Reproduce the lines from the line with "Referaatti Lean Primeriin" up to and including the line with "Käytännössä tämä merkitsee", substituting "Toyota-yhtiön" for every occurrence of "Toyotan" and changing nothing else.

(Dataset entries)

============

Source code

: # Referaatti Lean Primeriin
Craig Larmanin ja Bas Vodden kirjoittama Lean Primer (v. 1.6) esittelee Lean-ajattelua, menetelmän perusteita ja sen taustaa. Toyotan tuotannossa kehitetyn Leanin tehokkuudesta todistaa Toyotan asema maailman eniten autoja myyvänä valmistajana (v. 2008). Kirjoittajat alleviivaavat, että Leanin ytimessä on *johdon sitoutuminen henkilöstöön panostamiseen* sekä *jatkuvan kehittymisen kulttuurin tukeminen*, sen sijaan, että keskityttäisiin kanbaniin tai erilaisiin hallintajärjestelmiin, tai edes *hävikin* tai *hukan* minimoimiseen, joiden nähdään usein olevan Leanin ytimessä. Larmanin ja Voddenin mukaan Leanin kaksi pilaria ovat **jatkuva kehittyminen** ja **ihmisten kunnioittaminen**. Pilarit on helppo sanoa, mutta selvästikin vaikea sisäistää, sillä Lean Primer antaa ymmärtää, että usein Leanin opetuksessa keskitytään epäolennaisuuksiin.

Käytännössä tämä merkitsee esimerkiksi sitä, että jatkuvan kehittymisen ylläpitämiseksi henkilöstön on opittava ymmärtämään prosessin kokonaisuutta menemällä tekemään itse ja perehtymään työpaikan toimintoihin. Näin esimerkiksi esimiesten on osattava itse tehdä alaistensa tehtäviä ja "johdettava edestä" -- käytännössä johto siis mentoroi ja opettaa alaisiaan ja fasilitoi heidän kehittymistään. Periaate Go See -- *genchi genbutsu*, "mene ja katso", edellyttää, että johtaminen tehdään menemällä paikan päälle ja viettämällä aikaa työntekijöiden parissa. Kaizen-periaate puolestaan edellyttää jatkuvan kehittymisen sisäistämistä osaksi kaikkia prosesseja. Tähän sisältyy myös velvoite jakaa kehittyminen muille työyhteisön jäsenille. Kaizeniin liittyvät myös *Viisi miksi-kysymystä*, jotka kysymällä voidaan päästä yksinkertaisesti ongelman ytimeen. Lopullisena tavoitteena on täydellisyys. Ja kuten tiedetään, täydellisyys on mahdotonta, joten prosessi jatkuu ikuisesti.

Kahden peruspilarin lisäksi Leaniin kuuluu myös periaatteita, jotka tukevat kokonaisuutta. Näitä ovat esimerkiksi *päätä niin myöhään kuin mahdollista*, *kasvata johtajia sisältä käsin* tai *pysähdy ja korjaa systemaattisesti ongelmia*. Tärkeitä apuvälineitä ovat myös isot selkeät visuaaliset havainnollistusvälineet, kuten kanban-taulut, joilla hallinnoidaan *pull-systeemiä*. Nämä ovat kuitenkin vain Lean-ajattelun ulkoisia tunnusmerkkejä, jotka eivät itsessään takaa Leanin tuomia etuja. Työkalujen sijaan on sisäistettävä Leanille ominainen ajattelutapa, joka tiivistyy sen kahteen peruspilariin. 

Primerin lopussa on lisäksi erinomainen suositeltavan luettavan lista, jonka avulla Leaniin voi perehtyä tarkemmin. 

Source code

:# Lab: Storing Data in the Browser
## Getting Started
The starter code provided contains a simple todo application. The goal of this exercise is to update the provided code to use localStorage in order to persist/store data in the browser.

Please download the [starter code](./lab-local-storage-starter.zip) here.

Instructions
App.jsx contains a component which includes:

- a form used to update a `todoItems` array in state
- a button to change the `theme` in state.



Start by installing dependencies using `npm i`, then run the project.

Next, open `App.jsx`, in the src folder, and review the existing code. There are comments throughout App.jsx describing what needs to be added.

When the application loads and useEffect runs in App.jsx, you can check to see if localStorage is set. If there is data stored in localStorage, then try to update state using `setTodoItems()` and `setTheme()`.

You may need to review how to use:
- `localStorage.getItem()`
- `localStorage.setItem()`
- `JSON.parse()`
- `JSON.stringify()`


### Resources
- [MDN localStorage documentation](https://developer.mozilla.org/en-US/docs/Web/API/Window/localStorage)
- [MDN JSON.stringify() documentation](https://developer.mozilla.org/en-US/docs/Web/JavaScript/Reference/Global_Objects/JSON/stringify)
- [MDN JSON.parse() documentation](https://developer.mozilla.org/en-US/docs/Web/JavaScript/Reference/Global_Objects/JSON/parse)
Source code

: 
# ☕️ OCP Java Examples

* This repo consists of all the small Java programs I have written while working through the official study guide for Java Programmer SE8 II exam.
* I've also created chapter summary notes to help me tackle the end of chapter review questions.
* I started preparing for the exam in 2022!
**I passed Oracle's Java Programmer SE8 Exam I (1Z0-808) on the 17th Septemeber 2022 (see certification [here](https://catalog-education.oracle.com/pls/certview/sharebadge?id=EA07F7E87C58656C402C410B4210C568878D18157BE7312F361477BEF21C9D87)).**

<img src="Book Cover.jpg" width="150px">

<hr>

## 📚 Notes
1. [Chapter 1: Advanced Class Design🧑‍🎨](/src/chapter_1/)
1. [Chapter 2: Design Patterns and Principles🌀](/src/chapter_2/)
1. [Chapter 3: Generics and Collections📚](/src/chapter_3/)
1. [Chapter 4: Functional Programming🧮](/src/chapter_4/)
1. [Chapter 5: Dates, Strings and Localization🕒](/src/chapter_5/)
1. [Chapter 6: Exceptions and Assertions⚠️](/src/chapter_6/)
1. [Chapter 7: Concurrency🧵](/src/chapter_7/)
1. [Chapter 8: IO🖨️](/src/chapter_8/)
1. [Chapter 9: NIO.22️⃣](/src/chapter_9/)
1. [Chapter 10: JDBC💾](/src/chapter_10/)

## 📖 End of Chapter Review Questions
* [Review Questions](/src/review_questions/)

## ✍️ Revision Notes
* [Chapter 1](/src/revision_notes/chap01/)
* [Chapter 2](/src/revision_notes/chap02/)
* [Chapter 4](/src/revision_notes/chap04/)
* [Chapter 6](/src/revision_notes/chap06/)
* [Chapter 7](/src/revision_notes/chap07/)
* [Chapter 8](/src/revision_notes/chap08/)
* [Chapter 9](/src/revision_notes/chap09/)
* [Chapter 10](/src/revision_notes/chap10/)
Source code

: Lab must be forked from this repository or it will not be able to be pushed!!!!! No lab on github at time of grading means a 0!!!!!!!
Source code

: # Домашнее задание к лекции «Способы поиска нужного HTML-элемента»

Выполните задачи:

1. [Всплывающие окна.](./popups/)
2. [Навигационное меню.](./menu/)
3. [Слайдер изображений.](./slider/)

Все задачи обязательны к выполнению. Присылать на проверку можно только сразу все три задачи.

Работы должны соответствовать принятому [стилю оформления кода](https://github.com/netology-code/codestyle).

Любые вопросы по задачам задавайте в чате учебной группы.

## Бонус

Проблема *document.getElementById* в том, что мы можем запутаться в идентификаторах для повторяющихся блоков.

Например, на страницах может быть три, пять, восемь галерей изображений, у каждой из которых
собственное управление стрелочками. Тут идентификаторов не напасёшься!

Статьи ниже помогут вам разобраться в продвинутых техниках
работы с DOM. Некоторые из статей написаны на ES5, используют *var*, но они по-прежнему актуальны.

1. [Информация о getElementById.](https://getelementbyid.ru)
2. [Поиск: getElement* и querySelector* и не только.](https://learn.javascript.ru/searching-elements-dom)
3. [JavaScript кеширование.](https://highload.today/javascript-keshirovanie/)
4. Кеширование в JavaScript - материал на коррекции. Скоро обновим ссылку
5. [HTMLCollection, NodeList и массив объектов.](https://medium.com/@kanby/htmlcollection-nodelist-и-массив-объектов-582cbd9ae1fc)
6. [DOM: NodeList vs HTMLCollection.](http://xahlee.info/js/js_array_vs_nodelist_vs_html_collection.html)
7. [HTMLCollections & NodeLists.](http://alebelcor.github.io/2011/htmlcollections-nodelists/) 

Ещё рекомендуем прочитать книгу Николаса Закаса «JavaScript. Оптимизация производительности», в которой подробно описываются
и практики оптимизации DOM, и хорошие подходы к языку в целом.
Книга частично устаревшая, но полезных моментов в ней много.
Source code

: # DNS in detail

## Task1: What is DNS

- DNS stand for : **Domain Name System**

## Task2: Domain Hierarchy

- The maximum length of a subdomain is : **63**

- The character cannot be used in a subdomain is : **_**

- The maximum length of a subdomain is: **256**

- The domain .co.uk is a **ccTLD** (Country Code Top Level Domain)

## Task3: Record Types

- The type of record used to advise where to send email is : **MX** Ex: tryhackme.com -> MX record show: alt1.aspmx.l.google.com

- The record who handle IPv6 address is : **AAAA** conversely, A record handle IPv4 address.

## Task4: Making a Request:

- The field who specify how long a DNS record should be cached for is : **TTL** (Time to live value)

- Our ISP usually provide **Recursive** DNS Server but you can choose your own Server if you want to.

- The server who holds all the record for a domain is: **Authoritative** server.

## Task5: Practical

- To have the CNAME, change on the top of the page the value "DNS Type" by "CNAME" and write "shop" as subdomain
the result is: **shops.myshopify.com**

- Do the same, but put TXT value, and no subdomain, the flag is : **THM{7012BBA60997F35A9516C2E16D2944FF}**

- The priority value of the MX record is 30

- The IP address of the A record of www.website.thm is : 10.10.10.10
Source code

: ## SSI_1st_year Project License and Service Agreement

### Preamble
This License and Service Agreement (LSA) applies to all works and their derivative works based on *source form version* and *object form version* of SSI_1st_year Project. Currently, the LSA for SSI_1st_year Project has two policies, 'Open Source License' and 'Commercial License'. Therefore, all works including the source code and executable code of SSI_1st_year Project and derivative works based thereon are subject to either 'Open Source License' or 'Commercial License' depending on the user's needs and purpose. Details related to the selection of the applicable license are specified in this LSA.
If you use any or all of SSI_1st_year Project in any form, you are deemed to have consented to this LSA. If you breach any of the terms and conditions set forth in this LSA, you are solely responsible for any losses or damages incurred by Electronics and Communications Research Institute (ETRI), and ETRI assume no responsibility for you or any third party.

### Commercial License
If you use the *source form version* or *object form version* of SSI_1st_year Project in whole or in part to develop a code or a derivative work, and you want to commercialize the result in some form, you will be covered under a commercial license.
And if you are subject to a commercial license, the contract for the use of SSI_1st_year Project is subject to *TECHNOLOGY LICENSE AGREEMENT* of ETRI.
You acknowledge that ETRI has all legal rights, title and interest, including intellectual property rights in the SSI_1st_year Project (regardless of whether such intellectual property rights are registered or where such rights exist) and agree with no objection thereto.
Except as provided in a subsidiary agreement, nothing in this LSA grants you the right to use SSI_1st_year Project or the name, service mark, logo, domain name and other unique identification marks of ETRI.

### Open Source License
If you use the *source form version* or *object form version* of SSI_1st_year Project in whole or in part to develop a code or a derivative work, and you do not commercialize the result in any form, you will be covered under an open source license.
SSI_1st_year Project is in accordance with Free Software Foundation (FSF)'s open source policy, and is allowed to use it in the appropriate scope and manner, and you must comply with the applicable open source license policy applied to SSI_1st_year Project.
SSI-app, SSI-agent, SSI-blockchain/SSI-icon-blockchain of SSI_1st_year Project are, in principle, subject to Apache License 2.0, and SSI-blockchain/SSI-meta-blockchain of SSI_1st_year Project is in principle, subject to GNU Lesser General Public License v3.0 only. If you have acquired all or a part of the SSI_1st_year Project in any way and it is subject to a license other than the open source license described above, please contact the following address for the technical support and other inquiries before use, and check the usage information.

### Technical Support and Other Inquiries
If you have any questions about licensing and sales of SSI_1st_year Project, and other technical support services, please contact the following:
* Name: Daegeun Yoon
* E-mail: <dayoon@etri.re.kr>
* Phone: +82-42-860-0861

============

[RESULT FOR THIS EXERCISE]
: # Referaatti Lean Primeriin
Craig Larmanin ja Bas Vodden kirjoittama Lean Primer (v. 1.6) esittelee Lean-ajattelua, menetelmän perusteita ja sen taustaa. Toyota-yhtiön tuotannossa kehitetyn Leanin tehokkuudesta todistaa Toyota-yhtiön asema maailman eniten autoja myyvänä valmistajana (v. 2008). Kirjoittajat alleviivaavat, että Leanin ytimessä on *johdon sitoutuminen henkilöstöön panostamiseen* sekä *jatkuvan kehittymisen kulttuurin tukeminen*, sen sijaan, että keskityttäisiin kanbaniin tai erilaisiin hallintajärjestelmiin, tai edes *hävikin* tai *hukan* minimoimiseen, joiden nähdään usein olevan Leanin ytimessä. Larmanin ja Voddenin mukaan Leanin kaksi pilaria ovat **jatkuva kehittyminen** ja **ihmisten kunnioittaminen**. Pilarit on helppo sanoa, mutta selvästikin vaikea sisäistää, sillä Lean Primer antaa ymmärtää, että usein Leanin opetuksessa keskitytään epäolennaisuuksiin.

Käytännössä tämä merkitsee esimerkiksi sitä, että jatkuvan kehittymisen ylläpitämiseksi henkilöstön on opittava ymmärtämään prosessin kokonaisuutta menemällä tekemään itse ja perehtymään työpaikan toimintoihin. Näin esimerkiksi esimiesten on osattava itse tehdä alaistensa tehtäviä ja "johdettava edestä" -- käytännössä johto siis mentoroi ja opettaa alaisiaan ja fasilitoi heidän kehittymistään. Periaate Go See -- *genchi genbutsu*, "mene ja katso", edellyttää, että johtaminen tehdään menemällä paikan päälle ja viettämällä aikaa työntekijöiden parissa. Kaizen-periaate puolestaan edellyttää jatkuvan kehittymisen sisäistämistä osaksi kaikkia prosesseja. Tähän sisältyy myös velvoite jakaa kehittyminen muille työyhteisön jäsenille. Kaizeniin liittyvät myös *Viisi miksi-kysymystä*, jotka kysymällä voidaan päästä yksinkertaisesti ongelman ytimeen. Lopullisena tavoitteena on täydellisyys. Ja kuten tiedetään, täydellisyys on mahdotonta, joten prosessi jatkuu ikuisesti.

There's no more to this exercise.